▸ **Passage shown**:
+++++

Error detection and correction in DEM

Felicísimo, Angel M. (1994): Parametric statistical method for error detection in digital elevation models.
ISPRS Journal of Photogrammetry and Remote Sensing, 49(4): 29-33.

Parametric statistical method for error detection in digital elevation models

We propose an automatic method for the detection and correction of anomalous values in matrix elevation digital models. This method uses statistical criteria and allows us to estimate the error probability of a point together with the statistical parameters derived from the same model, so that they are adapted to the characteristics of the area relief. This method has been programmed for an Arc/Info Geographical Information System environment, and thus the program is presented both in Arc Macro Language and a generic programming language.

1. Introduction

The Digital Elevation Model (DEM) is the basic source of information for developing other models, totally or partially dependent on topography. Therefore, the usefulness and validity of the results obtained are intimately associated with the quality of the original model, as quality is measured in terms of the kind and magnitude of its errors. However, DEMs are created, distributed and used very frequently without any reference to the magnitude of the error implied or to the methods applied to its disclosure and correction. Extending the application area to Geographical Information Systems, Veregin (1989) points out that in many publications, critical analyses on the error sources are dramatically absent, and that derived products are presented without any estimate of their accuracy.

In the case of matrix DEMs, the errors are of an attributive type, that is, they imply an incorrect assignment of altitude and they modify the values of the Z-axis. These errors commonly appear in the creation process of DEMs, both by autornatic and manual procedures. It is therefore necessary to apply systematically methods for their detection, measurement and correction.

Despite the importance of these aspects in the area of Digital Terrain Models (DTM) and Geographical Information Systems (GIS), the literature is sparse. This paper presents an error detection method that is directly appropriate for matrix DEMs. The method is based on the evaluation of transition probabilities, that is, that the differences between one figure and its neighbors may acquire a determined value. The method can be automatically applied, as no intervention by an operator is needed. It can also be completed by correction routines when conflictive data are detected.

+++++

▸ **What you need to do**: Write the next part of the passage on error detection in digital elevation models, beginning after its final sentence.

▸ **Data for review**:

+++++

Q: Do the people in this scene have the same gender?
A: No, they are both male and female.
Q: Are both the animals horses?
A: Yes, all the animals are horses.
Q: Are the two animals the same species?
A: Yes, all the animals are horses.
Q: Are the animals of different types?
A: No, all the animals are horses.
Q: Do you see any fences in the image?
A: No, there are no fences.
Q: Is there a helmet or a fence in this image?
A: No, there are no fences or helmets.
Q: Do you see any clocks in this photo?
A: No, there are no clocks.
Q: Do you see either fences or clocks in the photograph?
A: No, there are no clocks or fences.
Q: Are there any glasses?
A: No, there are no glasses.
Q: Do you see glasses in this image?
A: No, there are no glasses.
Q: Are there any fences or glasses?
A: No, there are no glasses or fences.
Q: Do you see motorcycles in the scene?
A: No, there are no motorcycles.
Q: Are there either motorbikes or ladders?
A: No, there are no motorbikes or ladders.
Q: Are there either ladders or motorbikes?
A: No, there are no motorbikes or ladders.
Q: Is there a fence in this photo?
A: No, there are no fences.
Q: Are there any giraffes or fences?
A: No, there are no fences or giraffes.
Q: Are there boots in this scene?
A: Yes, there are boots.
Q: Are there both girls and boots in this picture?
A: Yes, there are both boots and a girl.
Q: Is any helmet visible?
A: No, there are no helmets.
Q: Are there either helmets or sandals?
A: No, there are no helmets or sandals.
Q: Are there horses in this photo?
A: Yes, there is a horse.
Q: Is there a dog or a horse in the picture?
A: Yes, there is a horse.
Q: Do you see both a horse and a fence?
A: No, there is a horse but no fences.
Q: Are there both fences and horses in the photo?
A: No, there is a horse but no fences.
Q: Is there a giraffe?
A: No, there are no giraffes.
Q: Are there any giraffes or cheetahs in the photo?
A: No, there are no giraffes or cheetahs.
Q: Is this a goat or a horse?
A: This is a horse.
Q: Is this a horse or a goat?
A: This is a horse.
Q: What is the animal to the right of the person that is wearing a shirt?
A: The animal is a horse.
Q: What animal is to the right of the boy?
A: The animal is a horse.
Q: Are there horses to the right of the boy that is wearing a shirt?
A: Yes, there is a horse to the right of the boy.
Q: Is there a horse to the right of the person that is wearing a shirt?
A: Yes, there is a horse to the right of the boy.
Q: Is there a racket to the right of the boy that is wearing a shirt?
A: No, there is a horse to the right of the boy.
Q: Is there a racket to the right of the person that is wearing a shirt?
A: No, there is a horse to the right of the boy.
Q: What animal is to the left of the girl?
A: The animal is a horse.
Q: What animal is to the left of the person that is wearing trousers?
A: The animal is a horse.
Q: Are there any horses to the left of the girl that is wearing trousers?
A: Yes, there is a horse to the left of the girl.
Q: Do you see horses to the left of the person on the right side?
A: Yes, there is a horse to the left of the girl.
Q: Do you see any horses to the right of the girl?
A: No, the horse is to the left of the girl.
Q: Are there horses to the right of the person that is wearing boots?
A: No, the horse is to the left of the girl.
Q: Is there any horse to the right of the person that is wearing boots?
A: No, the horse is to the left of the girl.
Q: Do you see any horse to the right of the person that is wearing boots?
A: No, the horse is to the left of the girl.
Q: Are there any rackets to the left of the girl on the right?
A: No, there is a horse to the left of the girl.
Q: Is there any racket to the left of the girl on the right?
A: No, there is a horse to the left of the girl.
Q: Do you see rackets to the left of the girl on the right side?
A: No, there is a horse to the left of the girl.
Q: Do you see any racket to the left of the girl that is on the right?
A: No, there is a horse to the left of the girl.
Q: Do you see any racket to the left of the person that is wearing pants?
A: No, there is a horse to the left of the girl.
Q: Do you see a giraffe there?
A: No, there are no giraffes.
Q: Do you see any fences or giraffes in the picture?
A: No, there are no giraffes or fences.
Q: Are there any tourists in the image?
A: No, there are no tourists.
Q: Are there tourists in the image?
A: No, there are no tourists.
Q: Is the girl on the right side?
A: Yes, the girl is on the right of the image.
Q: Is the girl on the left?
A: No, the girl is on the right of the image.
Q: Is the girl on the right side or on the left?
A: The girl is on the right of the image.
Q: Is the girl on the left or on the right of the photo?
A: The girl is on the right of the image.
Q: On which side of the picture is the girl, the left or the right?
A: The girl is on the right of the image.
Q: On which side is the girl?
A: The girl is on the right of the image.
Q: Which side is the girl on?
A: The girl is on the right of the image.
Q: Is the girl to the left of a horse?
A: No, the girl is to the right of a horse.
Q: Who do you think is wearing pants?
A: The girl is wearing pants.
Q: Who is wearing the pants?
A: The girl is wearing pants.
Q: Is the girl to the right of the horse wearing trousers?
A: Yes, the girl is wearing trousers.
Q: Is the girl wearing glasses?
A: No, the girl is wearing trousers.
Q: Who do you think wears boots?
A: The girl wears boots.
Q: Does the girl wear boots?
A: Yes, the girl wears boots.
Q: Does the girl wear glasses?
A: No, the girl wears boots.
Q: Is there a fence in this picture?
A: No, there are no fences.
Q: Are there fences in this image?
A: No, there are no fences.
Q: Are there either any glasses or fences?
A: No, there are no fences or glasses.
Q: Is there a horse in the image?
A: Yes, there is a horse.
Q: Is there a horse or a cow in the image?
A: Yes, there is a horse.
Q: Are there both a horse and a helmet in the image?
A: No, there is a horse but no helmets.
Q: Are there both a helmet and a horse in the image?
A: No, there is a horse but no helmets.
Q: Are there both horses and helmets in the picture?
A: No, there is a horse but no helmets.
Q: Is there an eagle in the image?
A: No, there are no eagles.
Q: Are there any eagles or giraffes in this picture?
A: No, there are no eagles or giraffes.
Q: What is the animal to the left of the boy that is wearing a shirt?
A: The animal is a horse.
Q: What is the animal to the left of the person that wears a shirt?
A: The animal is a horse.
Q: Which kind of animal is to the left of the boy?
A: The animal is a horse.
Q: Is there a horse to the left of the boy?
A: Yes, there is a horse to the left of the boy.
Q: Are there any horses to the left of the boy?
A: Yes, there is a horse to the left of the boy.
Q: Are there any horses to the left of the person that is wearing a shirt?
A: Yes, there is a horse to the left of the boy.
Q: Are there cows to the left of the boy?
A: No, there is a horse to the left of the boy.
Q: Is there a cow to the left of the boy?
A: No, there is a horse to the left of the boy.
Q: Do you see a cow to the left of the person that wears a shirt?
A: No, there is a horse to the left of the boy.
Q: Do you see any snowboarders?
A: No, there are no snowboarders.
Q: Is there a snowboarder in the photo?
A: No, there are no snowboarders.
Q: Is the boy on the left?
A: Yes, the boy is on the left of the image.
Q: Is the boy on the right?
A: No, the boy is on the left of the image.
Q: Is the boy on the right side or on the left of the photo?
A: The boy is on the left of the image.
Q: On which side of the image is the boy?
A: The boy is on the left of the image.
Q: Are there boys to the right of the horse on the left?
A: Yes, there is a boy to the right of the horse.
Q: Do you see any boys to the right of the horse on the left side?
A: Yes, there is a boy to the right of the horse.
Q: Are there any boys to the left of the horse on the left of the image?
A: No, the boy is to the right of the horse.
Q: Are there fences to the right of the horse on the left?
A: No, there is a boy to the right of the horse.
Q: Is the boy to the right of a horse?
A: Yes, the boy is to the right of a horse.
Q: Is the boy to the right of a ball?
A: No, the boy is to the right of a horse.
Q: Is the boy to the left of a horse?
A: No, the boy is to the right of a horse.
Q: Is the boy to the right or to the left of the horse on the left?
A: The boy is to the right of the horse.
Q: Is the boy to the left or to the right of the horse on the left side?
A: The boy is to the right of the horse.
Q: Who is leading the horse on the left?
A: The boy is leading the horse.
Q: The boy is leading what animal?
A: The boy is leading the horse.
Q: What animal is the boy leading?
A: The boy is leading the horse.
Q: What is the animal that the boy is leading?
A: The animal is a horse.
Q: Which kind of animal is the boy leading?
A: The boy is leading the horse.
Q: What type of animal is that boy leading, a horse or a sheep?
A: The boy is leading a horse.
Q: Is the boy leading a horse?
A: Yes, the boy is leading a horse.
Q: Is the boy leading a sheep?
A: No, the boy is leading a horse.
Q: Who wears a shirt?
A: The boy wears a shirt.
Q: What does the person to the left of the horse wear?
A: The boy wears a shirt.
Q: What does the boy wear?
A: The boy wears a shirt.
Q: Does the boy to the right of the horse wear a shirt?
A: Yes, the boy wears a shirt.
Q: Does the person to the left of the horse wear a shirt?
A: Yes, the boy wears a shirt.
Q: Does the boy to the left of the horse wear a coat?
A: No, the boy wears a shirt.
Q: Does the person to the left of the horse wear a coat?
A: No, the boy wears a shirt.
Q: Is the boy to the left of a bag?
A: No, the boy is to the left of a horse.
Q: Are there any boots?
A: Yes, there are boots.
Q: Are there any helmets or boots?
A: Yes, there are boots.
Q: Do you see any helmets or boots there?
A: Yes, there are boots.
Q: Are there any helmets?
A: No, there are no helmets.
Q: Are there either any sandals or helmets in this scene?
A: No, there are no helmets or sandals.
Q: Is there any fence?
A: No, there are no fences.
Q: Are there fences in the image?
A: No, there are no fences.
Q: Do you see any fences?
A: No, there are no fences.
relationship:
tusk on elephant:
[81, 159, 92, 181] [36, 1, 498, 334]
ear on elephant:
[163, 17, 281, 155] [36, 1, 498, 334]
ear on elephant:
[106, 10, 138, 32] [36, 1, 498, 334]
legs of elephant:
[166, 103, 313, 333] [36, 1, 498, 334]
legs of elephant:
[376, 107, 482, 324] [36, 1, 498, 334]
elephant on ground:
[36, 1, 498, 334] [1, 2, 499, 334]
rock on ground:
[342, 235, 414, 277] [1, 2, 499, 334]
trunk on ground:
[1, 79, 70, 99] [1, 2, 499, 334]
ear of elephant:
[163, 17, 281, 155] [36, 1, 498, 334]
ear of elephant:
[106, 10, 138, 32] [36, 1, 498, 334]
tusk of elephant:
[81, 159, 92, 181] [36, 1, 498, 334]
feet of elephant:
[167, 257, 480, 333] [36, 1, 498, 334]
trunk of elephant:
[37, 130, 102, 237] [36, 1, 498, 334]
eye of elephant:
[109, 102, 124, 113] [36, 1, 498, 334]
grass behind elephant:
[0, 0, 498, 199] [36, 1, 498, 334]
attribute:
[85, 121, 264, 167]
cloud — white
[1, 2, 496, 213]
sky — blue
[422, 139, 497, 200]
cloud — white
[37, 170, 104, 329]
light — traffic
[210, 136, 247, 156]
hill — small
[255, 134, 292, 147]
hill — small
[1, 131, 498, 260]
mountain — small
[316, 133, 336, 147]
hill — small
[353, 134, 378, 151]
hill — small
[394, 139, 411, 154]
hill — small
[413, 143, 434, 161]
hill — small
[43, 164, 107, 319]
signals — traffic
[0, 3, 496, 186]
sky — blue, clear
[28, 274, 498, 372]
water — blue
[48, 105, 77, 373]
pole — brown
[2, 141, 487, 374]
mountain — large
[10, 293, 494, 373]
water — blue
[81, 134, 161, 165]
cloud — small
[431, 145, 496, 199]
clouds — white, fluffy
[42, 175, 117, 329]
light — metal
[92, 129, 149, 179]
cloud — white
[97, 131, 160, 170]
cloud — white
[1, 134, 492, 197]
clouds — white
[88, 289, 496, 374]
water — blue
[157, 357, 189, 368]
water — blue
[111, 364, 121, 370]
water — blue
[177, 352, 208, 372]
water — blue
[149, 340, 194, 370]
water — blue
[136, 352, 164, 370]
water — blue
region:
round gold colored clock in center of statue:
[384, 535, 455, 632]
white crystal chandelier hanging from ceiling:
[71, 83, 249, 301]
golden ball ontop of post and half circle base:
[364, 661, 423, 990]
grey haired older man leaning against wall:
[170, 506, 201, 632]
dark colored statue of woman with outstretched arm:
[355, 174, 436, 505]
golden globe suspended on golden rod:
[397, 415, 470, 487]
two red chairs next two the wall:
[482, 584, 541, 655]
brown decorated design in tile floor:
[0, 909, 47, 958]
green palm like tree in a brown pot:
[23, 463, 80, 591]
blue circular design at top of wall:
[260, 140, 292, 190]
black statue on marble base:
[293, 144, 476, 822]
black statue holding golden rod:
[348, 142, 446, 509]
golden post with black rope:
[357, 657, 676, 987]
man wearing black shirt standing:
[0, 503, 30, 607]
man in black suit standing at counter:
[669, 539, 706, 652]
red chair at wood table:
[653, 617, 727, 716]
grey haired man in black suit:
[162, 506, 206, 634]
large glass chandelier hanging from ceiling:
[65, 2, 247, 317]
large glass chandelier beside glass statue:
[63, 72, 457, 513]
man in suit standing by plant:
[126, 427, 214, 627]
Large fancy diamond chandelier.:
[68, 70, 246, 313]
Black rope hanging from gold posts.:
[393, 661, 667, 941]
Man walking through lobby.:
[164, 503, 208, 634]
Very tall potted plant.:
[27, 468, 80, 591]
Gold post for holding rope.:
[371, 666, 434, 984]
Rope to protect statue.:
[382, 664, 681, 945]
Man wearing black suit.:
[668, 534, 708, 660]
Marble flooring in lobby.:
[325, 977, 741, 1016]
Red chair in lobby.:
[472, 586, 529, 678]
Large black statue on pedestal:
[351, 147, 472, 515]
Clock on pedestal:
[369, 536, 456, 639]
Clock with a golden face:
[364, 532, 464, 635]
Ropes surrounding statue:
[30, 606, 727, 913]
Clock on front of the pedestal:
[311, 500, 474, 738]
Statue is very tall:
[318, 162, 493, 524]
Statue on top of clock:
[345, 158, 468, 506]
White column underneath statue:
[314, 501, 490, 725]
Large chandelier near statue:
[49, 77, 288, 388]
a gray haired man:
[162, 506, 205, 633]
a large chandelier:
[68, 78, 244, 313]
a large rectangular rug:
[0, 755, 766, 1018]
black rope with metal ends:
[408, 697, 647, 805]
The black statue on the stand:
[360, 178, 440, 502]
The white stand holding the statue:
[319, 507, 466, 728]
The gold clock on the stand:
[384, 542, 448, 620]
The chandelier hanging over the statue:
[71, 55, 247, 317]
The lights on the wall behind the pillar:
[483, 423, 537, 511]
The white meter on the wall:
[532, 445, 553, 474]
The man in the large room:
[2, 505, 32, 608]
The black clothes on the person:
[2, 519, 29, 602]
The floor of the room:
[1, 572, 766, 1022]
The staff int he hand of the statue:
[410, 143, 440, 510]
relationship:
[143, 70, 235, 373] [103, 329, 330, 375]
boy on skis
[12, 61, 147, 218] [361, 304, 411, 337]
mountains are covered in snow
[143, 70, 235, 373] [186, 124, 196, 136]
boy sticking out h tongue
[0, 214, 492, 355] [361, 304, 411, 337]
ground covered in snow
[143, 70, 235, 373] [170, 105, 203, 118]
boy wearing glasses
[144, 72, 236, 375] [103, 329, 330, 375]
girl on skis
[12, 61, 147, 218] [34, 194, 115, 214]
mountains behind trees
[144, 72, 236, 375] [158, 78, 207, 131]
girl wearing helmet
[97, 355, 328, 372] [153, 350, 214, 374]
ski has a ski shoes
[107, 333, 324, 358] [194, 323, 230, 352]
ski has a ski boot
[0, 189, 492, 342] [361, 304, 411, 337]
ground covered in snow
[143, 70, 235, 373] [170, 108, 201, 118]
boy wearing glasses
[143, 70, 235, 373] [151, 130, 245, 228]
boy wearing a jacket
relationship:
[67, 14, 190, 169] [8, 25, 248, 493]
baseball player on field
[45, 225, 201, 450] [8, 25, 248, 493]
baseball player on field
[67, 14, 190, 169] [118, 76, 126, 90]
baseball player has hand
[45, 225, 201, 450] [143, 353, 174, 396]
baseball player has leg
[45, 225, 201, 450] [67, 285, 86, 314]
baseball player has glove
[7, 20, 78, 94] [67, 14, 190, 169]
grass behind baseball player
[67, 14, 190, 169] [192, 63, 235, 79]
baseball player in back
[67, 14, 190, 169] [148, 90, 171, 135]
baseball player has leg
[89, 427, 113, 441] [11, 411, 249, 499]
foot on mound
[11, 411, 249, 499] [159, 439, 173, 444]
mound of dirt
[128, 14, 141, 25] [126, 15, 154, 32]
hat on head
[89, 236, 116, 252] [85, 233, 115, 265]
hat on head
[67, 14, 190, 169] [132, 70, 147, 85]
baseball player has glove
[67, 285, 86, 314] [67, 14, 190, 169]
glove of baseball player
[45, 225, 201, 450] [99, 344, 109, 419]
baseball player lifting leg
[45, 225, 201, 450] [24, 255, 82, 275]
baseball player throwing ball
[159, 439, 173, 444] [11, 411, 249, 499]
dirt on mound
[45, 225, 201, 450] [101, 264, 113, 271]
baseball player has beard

+++++

▸ **Answer for the task**:
Although the statistical principles employed are not new, we have not found any bibliographical reference that includes the criteria we propose in this paper for application to the topic of digital terrain models. The method described here has been systematically used in our research center for the revision of digital elevation models, both self-developed and commercial ones. The results obtained and their low application costs recommend its routine use in research centers in order to increase the attestation of the DEMs in use.

2. Nature of the selection tests

Large errors in matrix models are a special case in which some data have clearly underestimated or overestimated values. These errors may he even generated by automatic stereo correlation methods, that may have operative problems as a result of low contrast in images, ambiguities due to the repetition of objects or to periodic patterns. When the models are built by means of transformations of previous vector files, conflicts can originate by previous errors, or by the behavior of interpolation algorithms used in conflictive zones. The nature of those conflicts is typically local, they usually appear in isolated form and follow a random distribution. That is why detection cannot he achieved by sampling methods, comparing the DEM values with true values. DEM intensive checking must be performed in order to guarantee location by exhaustive analyses.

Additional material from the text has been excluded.